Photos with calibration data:
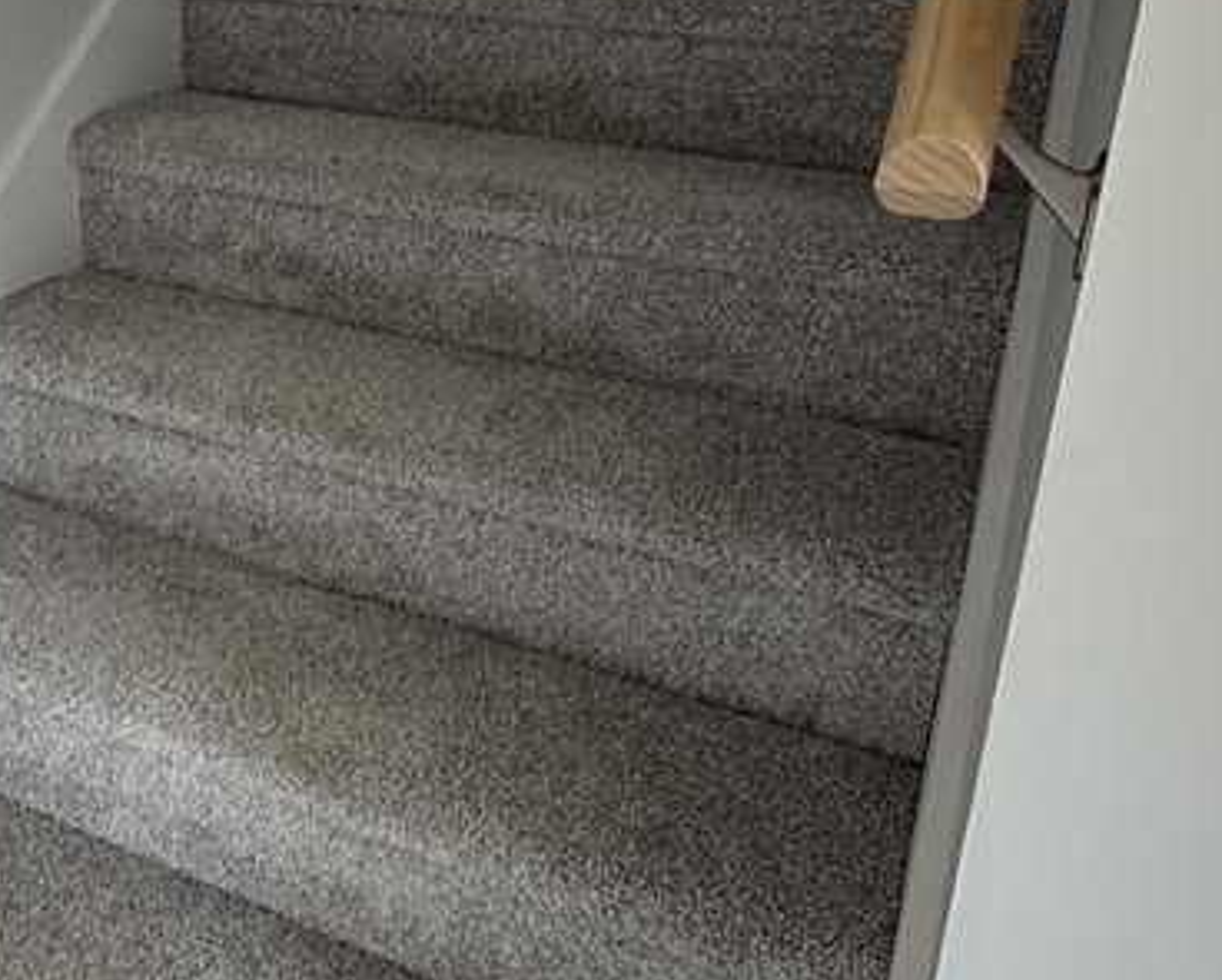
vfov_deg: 38.4
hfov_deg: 46.4
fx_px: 1375
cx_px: 329
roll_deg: -0.2
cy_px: 272
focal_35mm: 38
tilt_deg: -19.0
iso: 400
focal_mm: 2.22
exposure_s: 1/60
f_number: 2.2
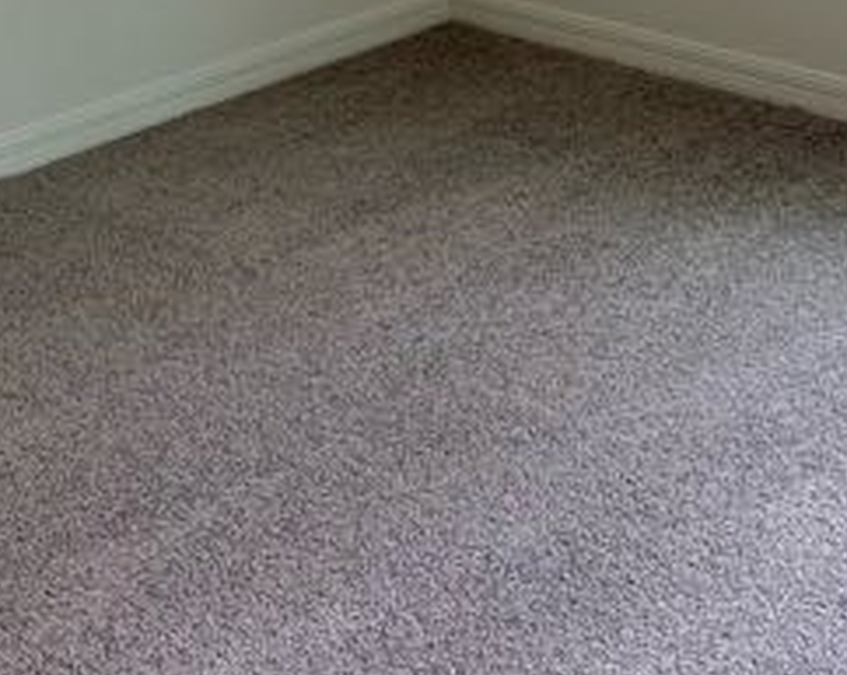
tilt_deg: -4.8
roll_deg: +2.1
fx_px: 2028
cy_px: -404
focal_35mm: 81
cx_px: 567
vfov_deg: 16.8
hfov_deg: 23.5
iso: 100
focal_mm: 6.76
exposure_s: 1/272
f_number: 1.78
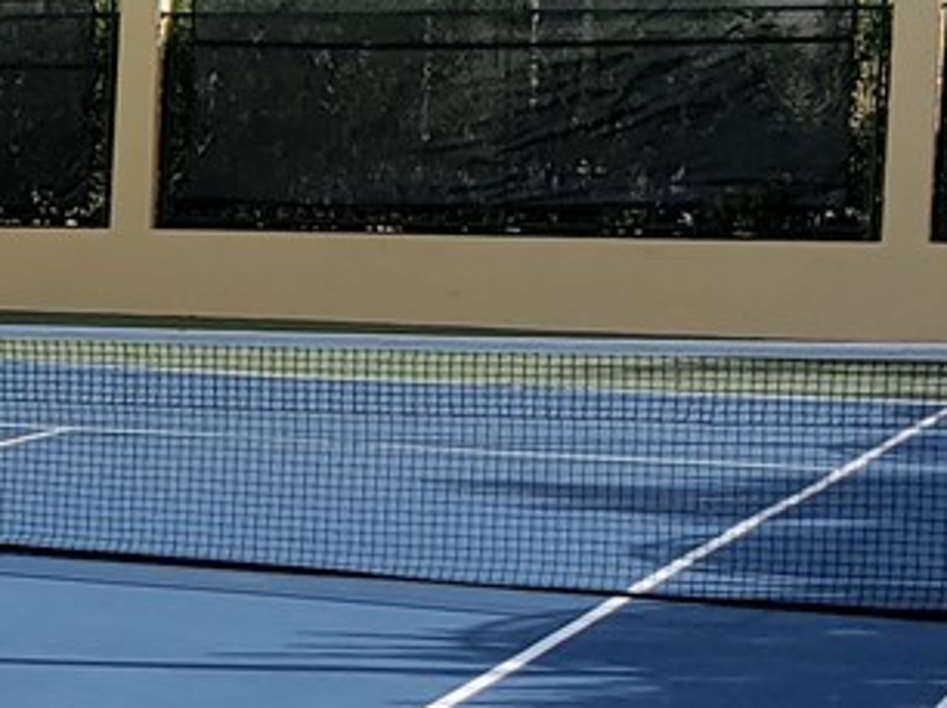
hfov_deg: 12.6
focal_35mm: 136
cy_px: 439
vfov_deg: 10.9
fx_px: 3718
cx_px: -1015
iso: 50
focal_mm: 4.3
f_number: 2.4
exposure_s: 1/1431
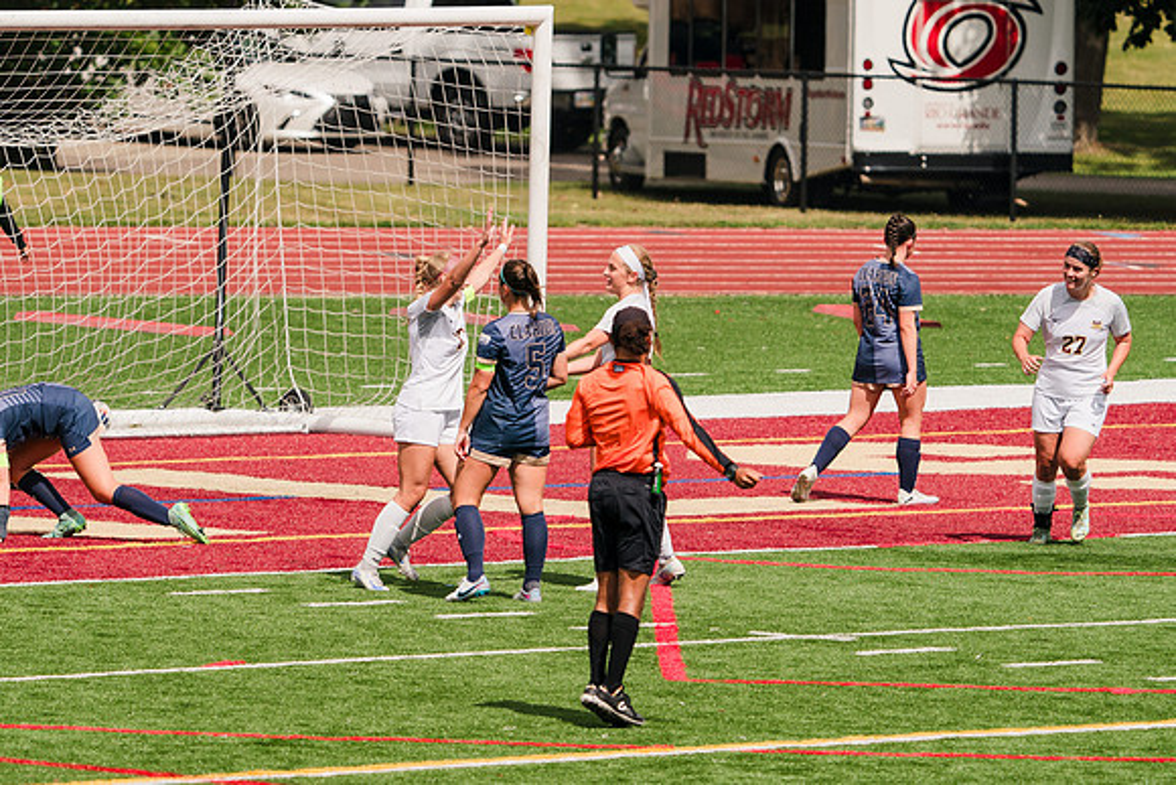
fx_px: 13416
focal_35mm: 411
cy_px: 364
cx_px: 443
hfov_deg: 5.0
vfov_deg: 3.4
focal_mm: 309
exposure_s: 1/1600
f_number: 6.3
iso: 200
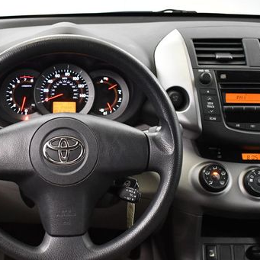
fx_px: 501
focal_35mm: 59
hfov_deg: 28.6
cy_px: 130
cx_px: 64
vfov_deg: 29.1
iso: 3200
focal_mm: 25
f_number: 4
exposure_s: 1/60
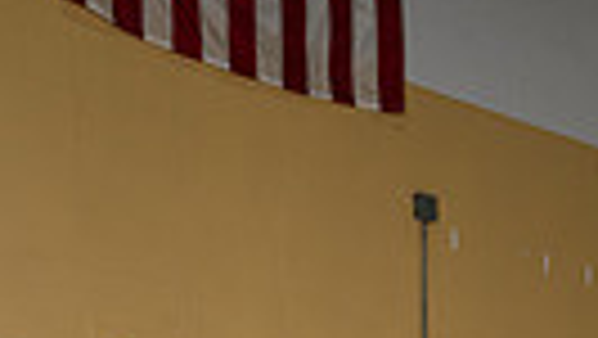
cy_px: 910
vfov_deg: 11.0
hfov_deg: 23.7
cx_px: 629
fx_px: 1349
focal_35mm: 85
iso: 800
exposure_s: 1/250
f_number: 8
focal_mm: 24
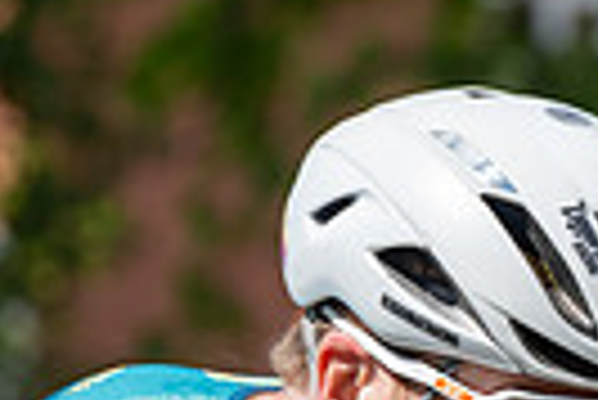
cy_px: 692
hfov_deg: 4.2
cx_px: 620
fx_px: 8098
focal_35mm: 487
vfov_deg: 2.8
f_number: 5.6
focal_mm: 144
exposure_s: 1/1000
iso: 320
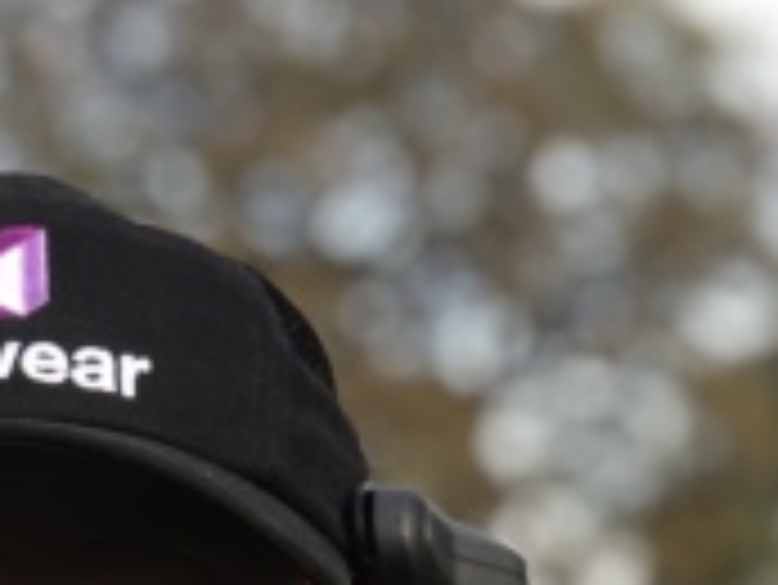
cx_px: -31
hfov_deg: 12.3
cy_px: 765
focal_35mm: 158
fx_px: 3554
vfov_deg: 9.2
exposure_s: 1/120
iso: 25
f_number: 2.8
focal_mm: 6.6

# Assigned task
Excluding all pictures, output exactly the lines from the line containing "focal_35mm: 85" through the last line of the entries above.

# Your response
focal_35mm: 85
iso: 800
exposure_s: 1/250
f_number: 8
focal_mm: 24
cy_px: 692
hfov_deg: 4.2
cx_px: 620
fx_px: 8098
focal_35mm: 487
vfov_deg: 2.8
f_number: 5.6
focal_mm: 144
exposure_s: 1/1000
iso: 320
cx_px: -31
hfov_deg: 12.3
cy_px: 765
focal_35mm: 158
fx_px: 3554
vfov_deg: 9.2
exposure_s: 1/120
iso: 25
f_number: 2.8
focal_mm: 6.6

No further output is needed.